The one thing you shouldn’t do is ask for help from your ex because it will make things even worse. Instead of turning to your ex-spouse, look for family members or friends who are willing to listen. If you don’t have anyone you consider close enough to confide in you can always join a support group or find a therapist!
Sometimes everything might seem overwhelming and impossible to handle but trust us, it’s not as bad as it seems. In fact, according to Dr. Alexandra Solomon, divorce can be seen as an opportunity to start over and rebuild your life from scratch.
After going through this experience, you’ll be much stronger and wiser! Just remember, you need patience and passion to get through the divorce but when it’s all over you’ll feel much better about yourself and your life.

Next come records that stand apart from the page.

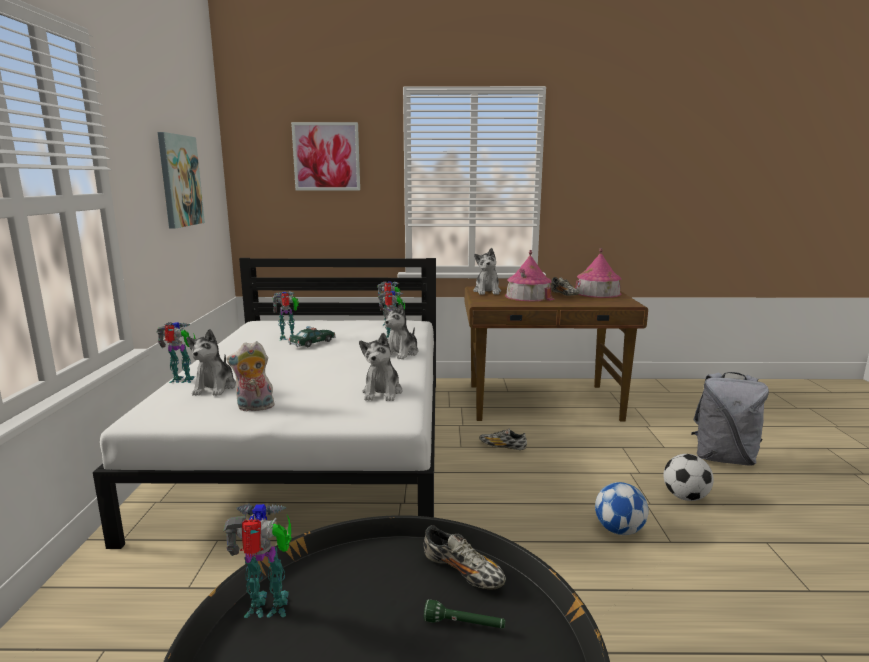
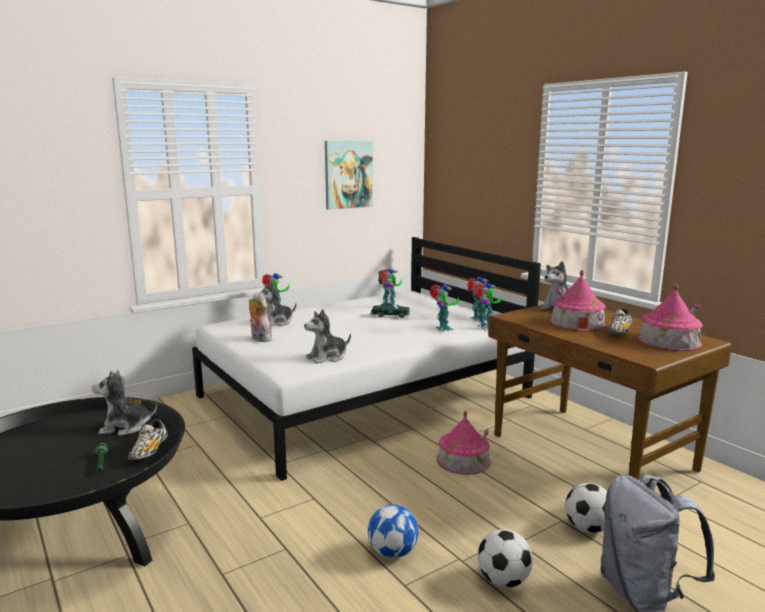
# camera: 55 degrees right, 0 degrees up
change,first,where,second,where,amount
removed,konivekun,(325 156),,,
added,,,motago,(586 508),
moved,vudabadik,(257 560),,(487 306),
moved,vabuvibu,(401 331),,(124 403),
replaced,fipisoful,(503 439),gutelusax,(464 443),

So remember, the key to success lies in your hands!
Divorce is something that many couples go through, in fact, almost half of marriages end up in divorce. So I think it’s clear to see, you are not alone in your struggle. It can be a really rough time for all parties involved. Not only can it be emotionally hard, but it can really hit your wallet too.
That’s why it’s so important that you also take care of yourself and the people who are dearest to you at this tough time. If you feel that you are struggling mentally, there are so many support groups out there filled with people going through the same thing.
These support groups are a great source of comfort for people who are struggling with divorce because everyone in the group is going through the same thing. Not only will you meet people who can support you emotionally but they can also offer you advice. Remember, divorce isn’t the end, it’s just the beginning of your brand new life!